Again, for Hobbes the only reason for killing is to pre-empt being killed yourself. But terrorists who go to certain death in order to wreak death on others do not do so for the sake of self-preservation.
What they are preserving is an image of themselves as part of a group or a cause, without which they feel aimless and empty.
In a passage in Leviathan that undermines much of the rest of the book, Hobbes writes of "the privilege of absurdity; to which no living creature is subject, but man only".
Here Hobbes was right. Humans alone among the animals are ready to kill and be killed in order to secure a meaning in their lives.
Where he went wrong was in thinking that violence can be tamed principally by the use of reason, an illusion of the European Enlightenment, of which Hobbes was one of the first great exponents.
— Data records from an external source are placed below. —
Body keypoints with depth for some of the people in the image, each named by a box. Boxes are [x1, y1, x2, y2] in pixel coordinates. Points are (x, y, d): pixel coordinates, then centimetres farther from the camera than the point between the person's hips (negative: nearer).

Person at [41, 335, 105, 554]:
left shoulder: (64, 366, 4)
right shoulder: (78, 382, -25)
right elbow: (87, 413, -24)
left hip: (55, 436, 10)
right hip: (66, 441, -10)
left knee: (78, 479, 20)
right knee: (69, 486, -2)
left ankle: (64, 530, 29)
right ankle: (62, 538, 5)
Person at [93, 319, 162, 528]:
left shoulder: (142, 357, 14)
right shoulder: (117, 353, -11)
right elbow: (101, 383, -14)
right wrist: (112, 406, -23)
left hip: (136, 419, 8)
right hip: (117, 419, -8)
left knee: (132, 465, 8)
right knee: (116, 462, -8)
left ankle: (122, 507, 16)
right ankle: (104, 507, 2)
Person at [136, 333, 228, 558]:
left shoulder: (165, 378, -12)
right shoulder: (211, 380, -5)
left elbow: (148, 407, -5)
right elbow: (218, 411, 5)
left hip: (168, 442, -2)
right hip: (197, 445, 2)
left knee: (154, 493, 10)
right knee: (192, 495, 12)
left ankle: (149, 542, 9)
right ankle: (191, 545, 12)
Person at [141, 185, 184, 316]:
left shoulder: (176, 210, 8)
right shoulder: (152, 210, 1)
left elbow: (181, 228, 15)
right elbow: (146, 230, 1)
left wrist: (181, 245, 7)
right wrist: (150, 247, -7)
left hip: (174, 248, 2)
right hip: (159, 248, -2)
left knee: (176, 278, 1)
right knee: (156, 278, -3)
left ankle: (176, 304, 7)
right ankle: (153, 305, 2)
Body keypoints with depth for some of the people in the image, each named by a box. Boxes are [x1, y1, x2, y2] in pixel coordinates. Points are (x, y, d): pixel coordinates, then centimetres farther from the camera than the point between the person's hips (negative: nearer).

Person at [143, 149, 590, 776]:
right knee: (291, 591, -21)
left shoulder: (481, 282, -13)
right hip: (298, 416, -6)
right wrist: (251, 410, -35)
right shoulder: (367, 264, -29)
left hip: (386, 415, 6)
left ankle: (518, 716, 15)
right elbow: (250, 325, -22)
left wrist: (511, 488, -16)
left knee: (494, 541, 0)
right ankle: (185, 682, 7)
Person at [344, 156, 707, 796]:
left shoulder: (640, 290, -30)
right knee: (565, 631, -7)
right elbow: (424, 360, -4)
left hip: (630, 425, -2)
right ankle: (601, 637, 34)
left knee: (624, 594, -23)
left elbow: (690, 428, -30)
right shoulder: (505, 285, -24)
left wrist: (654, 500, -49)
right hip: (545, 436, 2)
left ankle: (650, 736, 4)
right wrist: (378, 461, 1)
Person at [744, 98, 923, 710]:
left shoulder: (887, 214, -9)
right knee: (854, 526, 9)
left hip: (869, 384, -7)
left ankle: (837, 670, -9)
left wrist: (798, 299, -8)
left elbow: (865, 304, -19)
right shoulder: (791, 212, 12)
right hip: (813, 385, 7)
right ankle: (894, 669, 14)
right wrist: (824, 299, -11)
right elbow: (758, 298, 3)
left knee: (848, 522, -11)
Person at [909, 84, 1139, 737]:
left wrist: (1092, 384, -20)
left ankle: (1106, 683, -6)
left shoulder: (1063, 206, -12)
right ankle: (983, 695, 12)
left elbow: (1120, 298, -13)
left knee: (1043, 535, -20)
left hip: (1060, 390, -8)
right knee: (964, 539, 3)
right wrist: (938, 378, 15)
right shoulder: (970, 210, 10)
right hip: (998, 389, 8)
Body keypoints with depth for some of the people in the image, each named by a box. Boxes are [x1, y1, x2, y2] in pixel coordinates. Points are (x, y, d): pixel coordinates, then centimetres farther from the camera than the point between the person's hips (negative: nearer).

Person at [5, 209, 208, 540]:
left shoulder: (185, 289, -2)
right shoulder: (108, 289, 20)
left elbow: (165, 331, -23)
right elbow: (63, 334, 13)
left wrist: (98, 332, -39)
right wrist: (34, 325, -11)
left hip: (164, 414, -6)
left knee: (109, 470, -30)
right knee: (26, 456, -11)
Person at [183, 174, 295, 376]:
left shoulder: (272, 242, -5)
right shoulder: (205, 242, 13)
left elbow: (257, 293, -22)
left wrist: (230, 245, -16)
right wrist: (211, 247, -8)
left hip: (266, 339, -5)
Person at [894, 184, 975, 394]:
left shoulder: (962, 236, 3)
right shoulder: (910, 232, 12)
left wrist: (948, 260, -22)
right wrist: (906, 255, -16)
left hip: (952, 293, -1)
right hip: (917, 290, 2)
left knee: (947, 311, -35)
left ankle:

We cannot escape the "war of all against all" by any kind of contract. Learnt slowly and painfully, the practices of civilised life are permanently fragile and precarious. Here the visionary novelist is more realistic than the rationalist philosopher.
Violence cannot be eradicated, because its ultimate source is in the warring impulses and fantasies of human beings.
This is the truth conveyed in McCarthy's great novel - civilisation is natural for human beings, but so is barbarism.